Bardellas Vater finanzierte ihm die Privatschule
Auch Le Pen schlachtet Bardellas politische Karriere für ihre Zwecke aus. Ihr Nachname ist für sie mittlerweile zum Fluch geworden. Schließlich steht ihr Vater Jean-Marie Le Pen für die antisemitische und offen rechtsextreme Fundamentalopposition der Partei in ihren Anfangsjahren. Er gründete den RN 1972. Seine Tochter übernahm 2011 den Vorsitz, bevor sie ihn an Bardella übergab. Die Radikalisierung ihres Vaters stand Le Pens Ziel im Weg, Präsidentin zu werden.
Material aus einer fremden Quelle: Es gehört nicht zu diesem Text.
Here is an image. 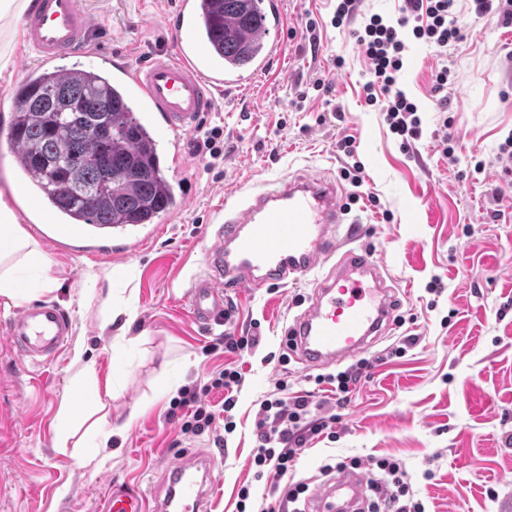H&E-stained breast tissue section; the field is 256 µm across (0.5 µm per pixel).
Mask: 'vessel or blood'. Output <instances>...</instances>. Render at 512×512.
Instances as JSON below:
<instances>
[{"label": "vessel or blood", "mask_w": 512, "mask_h": 512, "mask_svg": "<svg viewBox=\"0 0 512 512\" xmlns=\"http://www.w3.org/2000/svg\"><path fill=\"white\" fill-rule=\"evenodd\" d=\"M211 10L210 0H176L174 55L115 67L116 79L142 95L178 143L214 111L215 89L239 81L202 36ZM21 26L37 64L48 66L85 50L94 21L82 0H31ZM133 232L130 226L70 224L58 228L52 245L61 251L73 238L102 249ZM357 232L346 219L339 185L321 175H288L243 198L225 199L223 222L203 229L210 245L203 273L188 291L193 319L204 326L220 319L225 289L262 290L308 279L311 304L285 330L296 361L307 370L324 368L367 350L393 325L396 291L378 259L351 249ZM70 334L69 315L56 303L39 302L10 320L6 338L21 358L34 359L58 355ZM365 484L363 474L346 472L325 495L337 501L336 512H361ZM217 487L213 454H194L166 467L163 497L113 483L106 512H208Z\"/></svg>", "instance_id": "1"}]
</instances>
Sie schloss ihn deshalb 2015 aus der Partei aus. Indem sie Bardella im November 2022 auf den Thron hievte, gab sie sich als Förderin eines aufstrebenden Einwanderer-Kindes aus armen Verhältnissen aus.
In diesem Mythos werden jedoch wichtige Details über Bardellas Kindheit verschwiegen. Sein Vater war laut Medienberichten wohlhabend genug, um ihn auf eine Privatschule zu schicken. Er ließ die Mutter demnach mit der Erziehung nicht völlig im Stich. Bardella besuchte seinen Vater an Wochenenden und jeden Mittwoch in der wohlhabenden Gemeinde Montmorency. Ihm wurde dort sogar eine Wohnung zur Verfügung gestellt.
An Bardellas 18. Geburtstag flog sein Vater mit ihm nach Miami und schenkte ihm sein erstes Auto, einen Smart. Seinem Vater gehörte ein Unternehmen, das Getränke- und Süßwarenautomaten betrieb. Für diese Firma arbeitete Bardella im Sommer - außerhalb der Politik ist das der einzige Job, den er je gemacht hat. Auch sein Studium brach er ab, um sich ganz dem RN zu widmen.
Bereits mit 16 Jahren wurde er Mitglied der Partei, die damals noch "Front National" hieß. Mit 22 Jahren wurde Bardella einer von drei Parteisprechern. 2019 ernannte ihn Le Pen zum Spitzenkandidaten bei den Europawahlen. Dann folgte der Parteivorsitz. Und Bardella visiert schon die nächste Stufe auf der Karriereleiter an, sollte der RN bei der Neuwahl die Mehrheit holen: Premierminister Frankreichs.